Gardanne Biver FC
- Full name: Gardanne Biver Football Club
- Founded: 1921
- Ground: Stade Victor Savine, Gardanne
- Capacity: 3,000
- Chairman: Jean-Claude Valéra
- League: Régional 2 (level 7)
- Website: https://gardanne-biver-f-c.footeo.com

= Gardanne Biver FC =

Football club in Gardanne, France

Gardanne Biver Football Club is a French association football club created in 2017 by a merger of Avenir Sporting Gardannais and local neighbours Biver Sports. It is based in the town of Gardanne and its stadium is the Stade Victor Savine. as of the 2018–19 season, the club plays in the Régional 2 division of the Ligue Méditerranée, level 7 of the French football league system.

==History==
The new club traces its roots back to 1921, when Avenir Sporting Gardannais were formed. The club became notable in the 1959–60 season when it progressed to the round of 16 of the Coupe de France, beating Toulouse FC in the round of 32, before eventually losing to Lille OSC.

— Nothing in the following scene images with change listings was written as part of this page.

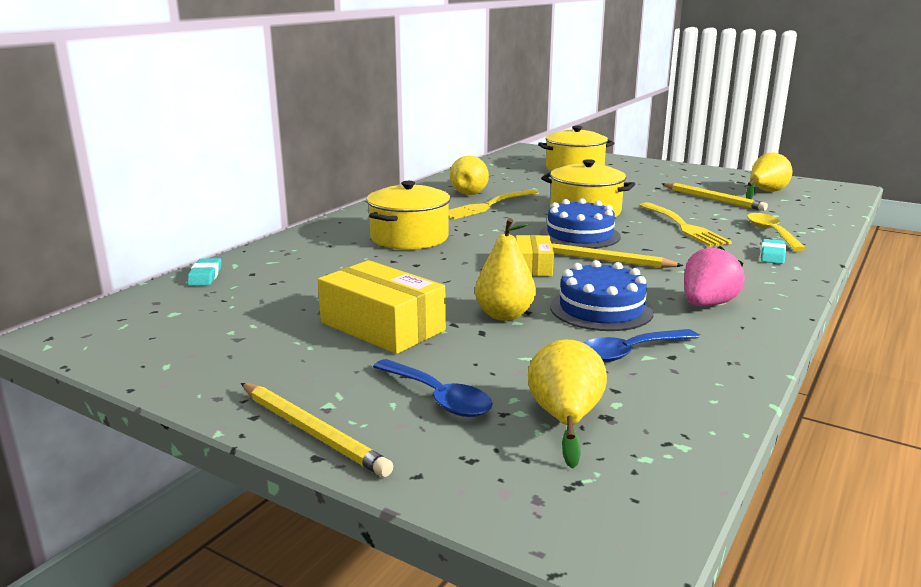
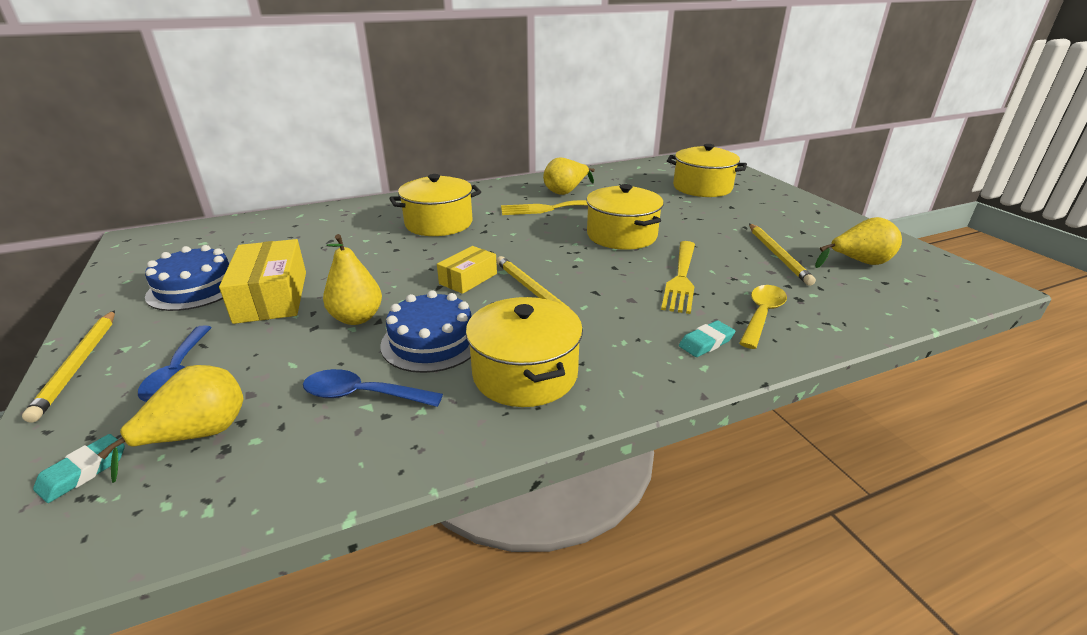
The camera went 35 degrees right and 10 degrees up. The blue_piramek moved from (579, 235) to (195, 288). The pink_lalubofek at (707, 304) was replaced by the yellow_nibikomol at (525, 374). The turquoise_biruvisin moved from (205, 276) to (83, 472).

Having narrowly missed out on qualification for access to third division of French football in season 1977–78, the club was a founder member of the fourth division in 1978–79. It stayed at this level for five seasons, before suffering a series of relegations to spend a season in District level football in 1994. By the turn of the 21st Century the club had recovered to the top level of regional football, and in 2007 won promotion to the fifth level Championnat de France Amateur 2.

The club played in CFA2 for five seasons, being relegated back to Regional football at the end of the 2011–12 season. In 2017 the club announced a merger with local neighbours Biver Sports.